山口:基本的には、内部の人間だけで完全に不正の芽を摘み取ることは非常に難しい。社長は公表したがらなかったけど、外部の人間が直言したことで最終的に公表に至った事例はいくつも知っていますし、社外の目は間違いなく必要です。

 私が企業の経営者の方々に強く訴えたいのは、「残念ながら、御社でも不祥事は起きる」ということです。どれだけ平穏無事に事業をしてきた企業でも、いつか不祥事は起きる可能性がある。どのような不祥事が起きる可能性があるのか、また、実際に起きた時にどれだけ早くアラートが経営陣に伝わるのか。それをしっかりと考え、準備しておくことが必要です。

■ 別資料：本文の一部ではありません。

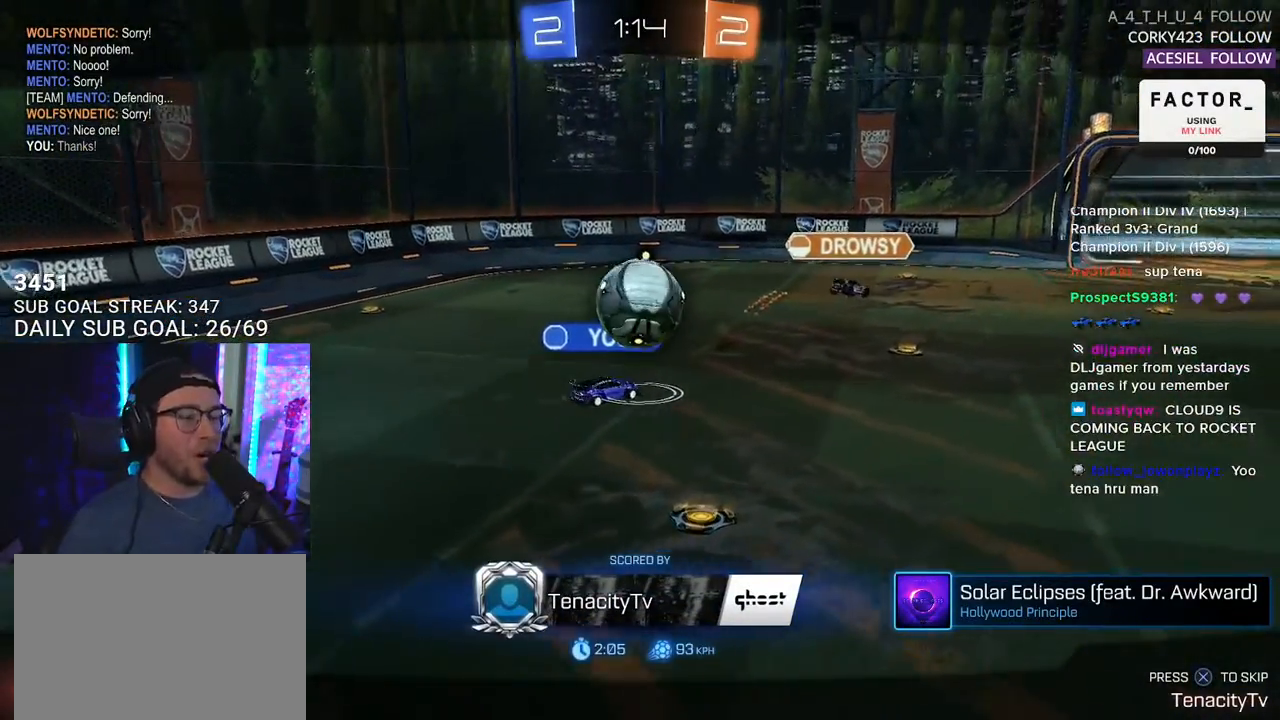
{"buttons": [], "left_stick": "center", "right_stick": "center", "events": []}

 組織というのは、いくら真面目な人が集まっていても、悪いと知りつつ不正が起きてしまうもの。さらにいえば、不祥事というのは1つの会社だけで完結するのではなく、取引先、最終消費者など様々なステークホルダー(利害関係者)に関わってくる。そのことを、経営者の方々は胸に刻んでほしいですね。

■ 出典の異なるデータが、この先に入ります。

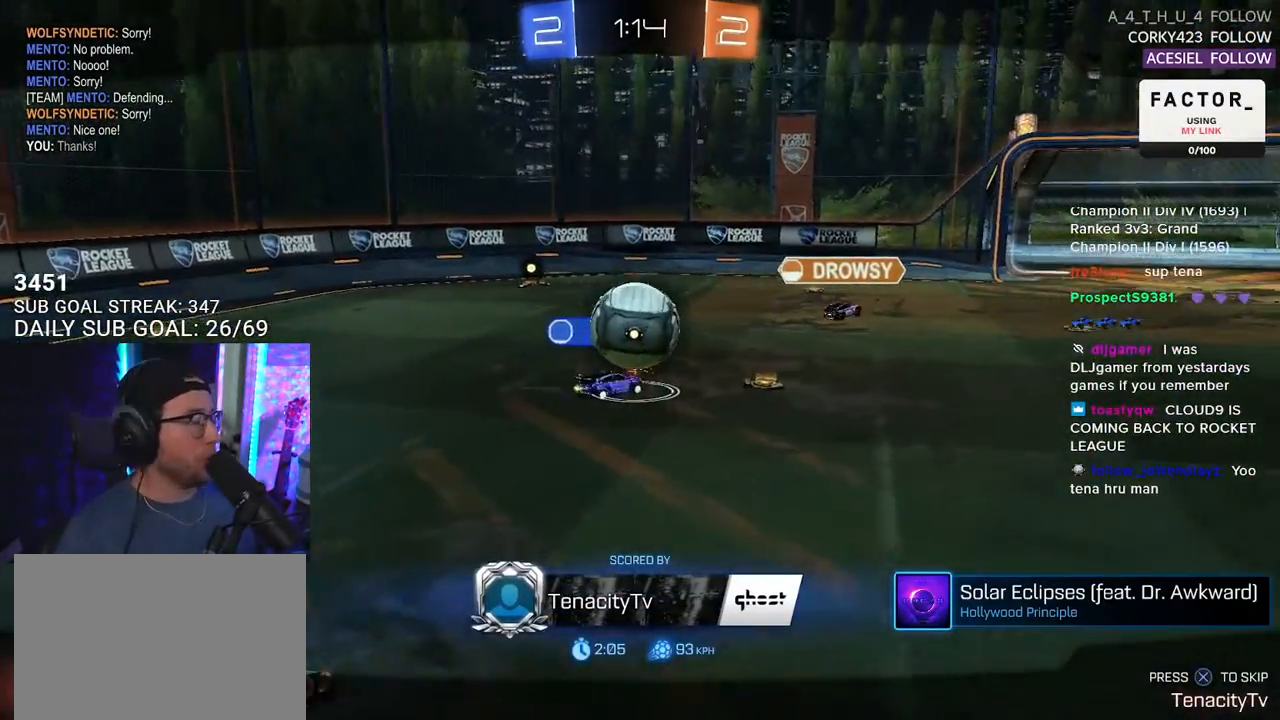
{"buttons": [], "left_stick": "center", "right_stick": "center", "events": [[217, "CROSS", "down"], [350, "CROSS", "up"]]}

山口さんは内部通報制度の専門家でもいらっしゃいますが、制度の整備による変化は起きているのでしょうか。

山口:消費者庁から出されている民間事業者向けのガイドラインもあり、内部通報制度を活用する企業は確かに増えています。私自身も内部通報者の支援に取り組んでいますが、昔に比べて、内部通報が社員や従業員の方々にとって、身近なものになっています。また、単に制度が認知されてきたということだけでなく、内部通報そのものの性質も変わっています。

「共同通報」で監督官庁に告発

それは、どういうことなのですか。

山口:皆さん、内部通報というと、企業の大きな問題を知った責任感や精神力の強い社員が、たとえ孤立したり不利益を受けたりしても、自分の信念を曲げずに告発して戦うというイメージがないでしょうか?

ドラマなどでは、よく見られる光景ですよね。

山口:そうですよね(笑)。ただ実際には、今は社員がある程度の集団になって、みんなで「共同通報」に踏み切るというケースが増えています。問題自体は皆で共有しているし、悪いことだと分かっている。通報制度があることも知っている。だから、監督官庁に問題を告発する場合などにも、代表者の名前は一人でも、その後ろに社内の支援者が何人もいるという事例は多いんです。これは、制度自体の認知というだけでなく、活用の仕方が変わってきているということです。